HHS Reporting Requirements Finally Issued

09/28/2020 9:31:40 AM

HHS reporting requirements were finally issued on September 19, 2020.  The full disclosure is here.  Like we’ve seen with other Covid-19 related laws this year, the disclosure raised as many questions as answers.  This is a summary of what the requirements mean to most dental practices who received HHS relief funds, as we understand them to this point.

Dates

  • Reports must be submitted before 2/15/2021 for the calendar year 2020.
  • If you’ve used all your HHS funds on allowable items (discussed below) during 2020, no further reporting is required.
  • If you haven’t used all funds on allowable items by the end of 2020, you have until 6/30/2021 to do so, with a second report due by 7/31/2021.

Uses

Allowable use of funds is where the questions arise.  The reporting requirements indicate two permitted uses—healthcare related expenses and lost revenue.  Clarification is definitely needed!  Fortunately, they’ve already got it planned…for “sometime” before the reporting deadline.  In other words, who knows when.  But here’s how it appears:

Healthcare Related Expenses

  • Healthcare related expenses will cover the expenditures you made to comply with all the standards of care the pandemic demanded.  These include things like:

Plexiglas partitions                             UV lighting
Air filtering systems                            PPE—but not PPE that was reimbursed by patients or insurance
Suction machines for air particulates                 

But it also includes General and Administrative expenses that allowed you to “maintain healthcare delivery capacity.”  It lists examples such as:

Rent                                                      Insurance 
Nonclinical staff costs                           
Utilities

Again, these can’t include anything that was reimbursed by another source.  So some of your nonclinical staff costs paid with PPP funds, for example, will be tossed out.  But potentially the remainder of these costs for the period of approximately 3/15-12/31/20 will count.  Since these are all items you pay in a normal year, not just a pandemic year, we would expect there to be some limit on these—the amount above what you would normally spend, for instance.  But the guidance doesn’t indicate any limitation.

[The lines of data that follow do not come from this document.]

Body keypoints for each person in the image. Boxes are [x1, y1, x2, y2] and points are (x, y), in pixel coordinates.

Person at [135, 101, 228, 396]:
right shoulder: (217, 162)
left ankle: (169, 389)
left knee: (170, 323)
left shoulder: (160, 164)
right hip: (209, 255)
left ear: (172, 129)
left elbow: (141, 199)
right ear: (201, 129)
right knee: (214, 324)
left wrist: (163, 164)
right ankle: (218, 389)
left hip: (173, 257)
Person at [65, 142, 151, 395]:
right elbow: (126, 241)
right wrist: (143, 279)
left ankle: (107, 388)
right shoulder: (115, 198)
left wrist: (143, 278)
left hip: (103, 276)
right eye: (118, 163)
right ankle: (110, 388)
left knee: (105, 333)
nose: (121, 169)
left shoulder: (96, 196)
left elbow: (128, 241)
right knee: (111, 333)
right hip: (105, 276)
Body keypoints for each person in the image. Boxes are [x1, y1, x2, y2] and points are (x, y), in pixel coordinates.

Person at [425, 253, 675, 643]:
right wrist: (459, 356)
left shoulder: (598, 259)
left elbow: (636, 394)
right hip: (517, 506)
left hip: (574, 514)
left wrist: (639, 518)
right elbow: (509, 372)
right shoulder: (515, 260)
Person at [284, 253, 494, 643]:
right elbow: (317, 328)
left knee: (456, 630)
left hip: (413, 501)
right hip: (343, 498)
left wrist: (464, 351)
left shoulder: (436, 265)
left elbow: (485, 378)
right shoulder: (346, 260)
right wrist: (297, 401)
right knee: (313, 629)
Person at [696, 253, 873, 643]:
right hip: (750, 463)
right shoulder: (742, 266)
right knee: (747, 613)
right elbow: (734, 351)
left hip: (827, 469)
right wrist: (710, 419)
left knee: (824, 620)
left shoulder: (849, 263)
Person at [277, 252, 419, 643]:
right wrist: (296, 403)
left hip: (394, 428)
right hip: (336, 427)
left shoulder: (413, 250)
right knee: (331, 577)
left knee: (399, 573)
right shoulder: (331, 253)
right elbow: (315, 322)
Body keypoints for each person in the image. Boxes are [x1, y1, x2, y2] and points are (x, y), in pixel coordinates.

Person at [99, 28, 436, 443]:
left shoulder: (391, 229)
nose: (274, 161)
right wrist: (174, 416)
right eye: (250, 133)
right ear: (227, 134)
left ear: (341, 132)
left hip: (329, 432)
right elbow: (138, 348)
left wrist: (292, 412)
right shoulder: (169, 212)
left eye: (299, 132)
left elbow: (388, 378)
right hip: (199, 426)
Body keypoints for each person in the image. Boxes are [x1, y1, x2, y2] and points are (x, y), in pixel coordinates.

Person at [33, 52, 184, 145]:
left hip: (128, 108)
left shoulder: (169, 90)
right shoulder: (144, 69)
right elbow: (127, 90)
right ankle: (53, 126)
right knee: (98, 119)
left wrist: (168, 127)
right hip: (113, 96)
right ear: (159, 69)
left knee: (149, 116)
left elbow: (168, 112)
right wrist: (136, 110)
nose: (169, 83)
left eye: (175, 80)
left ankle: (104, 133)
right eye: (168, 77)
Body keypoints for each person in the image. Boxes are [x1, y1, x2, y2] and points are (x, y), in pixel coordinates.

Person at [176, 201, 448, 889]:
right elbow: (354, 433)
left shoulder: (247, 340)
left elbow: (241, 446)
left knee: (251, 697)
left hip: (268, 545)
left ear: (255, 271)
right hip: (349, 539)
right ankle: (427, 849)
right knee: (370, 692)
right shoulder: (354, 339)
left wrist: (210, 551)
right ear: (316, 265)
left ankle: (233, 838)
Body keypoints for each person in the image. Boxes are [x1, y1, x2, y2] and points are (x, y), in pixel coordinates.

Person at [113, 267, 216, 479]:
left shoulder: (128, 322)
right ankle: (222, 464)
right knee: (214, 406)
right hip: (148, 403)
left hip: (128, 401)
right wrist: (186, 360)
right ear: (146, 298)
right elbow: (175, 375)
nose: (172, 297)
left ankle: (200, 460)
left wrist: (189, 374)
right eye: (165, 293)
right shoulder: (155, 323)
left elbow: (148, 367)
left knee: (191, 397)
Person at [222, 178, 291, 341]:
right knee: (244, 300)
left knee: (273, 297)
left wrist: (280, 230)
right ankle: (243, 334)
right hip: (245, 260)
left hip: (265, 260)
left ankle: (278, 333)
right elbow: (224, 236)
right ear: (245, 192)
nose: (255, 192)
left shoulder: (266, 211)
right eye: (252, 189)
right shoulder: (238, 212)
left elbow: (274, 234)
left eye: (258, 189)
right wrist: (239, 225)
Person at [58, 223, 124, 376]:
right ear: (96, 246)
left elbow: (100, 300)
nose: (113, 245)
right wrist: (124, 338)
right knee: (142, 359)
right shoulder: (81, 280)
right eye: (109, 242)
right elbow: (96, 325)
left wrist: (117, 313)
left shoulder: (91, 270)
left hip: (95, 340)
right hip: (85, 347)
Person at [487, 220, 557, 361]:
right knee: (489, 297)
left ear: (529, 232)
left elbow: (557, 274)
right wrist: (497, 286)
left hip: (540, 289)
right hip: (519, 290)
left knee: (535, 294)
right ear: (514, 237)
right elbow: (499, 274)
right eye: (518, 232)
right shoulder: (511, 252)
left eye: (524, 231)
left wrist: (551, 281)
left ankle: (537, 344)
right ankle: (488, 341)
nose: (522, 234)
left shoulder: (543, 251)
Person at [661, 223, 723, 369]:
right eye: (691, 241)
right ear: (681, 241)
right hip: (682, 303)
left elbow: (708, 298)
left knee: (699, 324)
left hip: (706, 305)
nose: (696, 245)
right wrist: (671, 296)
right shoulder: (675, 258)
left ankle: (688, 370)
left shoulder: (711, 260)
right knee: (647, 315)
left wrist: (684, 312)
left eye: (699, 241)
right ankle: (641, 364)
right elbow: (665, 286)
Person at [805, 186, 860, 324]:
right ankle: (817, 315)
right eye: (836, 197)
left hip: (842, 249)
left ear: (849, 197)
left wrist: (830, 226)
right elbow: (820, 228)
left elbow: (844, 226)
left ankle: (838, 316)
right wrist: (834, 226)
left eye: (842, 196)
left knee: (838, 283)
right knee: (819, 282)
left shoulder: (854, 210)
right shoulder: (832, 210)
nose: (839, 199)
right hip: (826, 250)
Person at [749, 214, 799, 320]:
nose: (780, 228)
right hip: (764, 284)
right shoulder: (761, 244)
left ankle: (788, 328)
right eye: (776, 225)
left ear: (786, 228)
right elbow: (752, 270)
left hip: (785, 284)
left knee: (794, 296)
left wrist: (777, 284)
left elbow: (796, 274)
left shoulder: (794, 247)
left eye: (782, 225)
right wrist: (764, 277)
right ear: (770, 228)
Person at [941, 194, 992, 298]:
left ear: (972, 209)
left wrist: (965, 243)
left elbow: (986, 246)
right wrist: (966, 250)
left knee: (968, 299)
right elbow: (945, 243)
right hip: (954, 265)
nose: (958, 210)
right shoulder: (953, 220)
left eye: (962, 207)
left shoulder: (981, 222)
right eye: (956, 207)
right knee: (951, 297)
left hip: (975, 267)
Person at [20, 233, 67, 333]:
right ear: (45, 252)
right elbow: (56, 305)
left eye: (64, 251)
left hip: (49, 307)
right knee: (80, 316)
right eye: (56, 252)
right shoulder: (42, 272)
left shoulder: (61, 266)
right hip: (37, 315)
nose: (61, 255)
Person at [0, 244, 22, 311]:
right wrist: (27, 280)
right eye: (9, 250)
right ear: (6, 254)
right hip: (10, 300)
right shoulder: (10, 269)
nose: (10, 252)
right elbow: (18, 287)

And that’s good because the second item is going to be surprisingly hard to meet:  lost revenue.

Lost Revenue

  • Lost revenue was originally announced as lost patient fees.  You were mostly closed for at least 6 weeks.  Easy peasy to prove lost patient fees, right?  But the new guidance changed the requirement to lost net income.  And so far, that is not materializing.  It’s true that in most cases total 2020 revenues will be down from 2019.  BUT the trend we’re seeing is that total expenses are even more down.  That makes net income actually higher than the prior year.  Additionally, expenses reimbursed by PPP costs must be excluded from the calculation.  Throwing out those expenses raises net income even higher.  If adjusted net income for 2020 ends up higher than 2019, there will be no lost revenue under this rule. 

Beyond those requirements, the actual reporting is looking as complex as bureaucracy can make it.  You will have to report specific expenses according to HHS rules which don’t line up with normal financial statement accounts.  In addition, you will have to report personnel metrics and patient metrics…and possibly promise your first-born child.  Hopefully, clarification will come soon.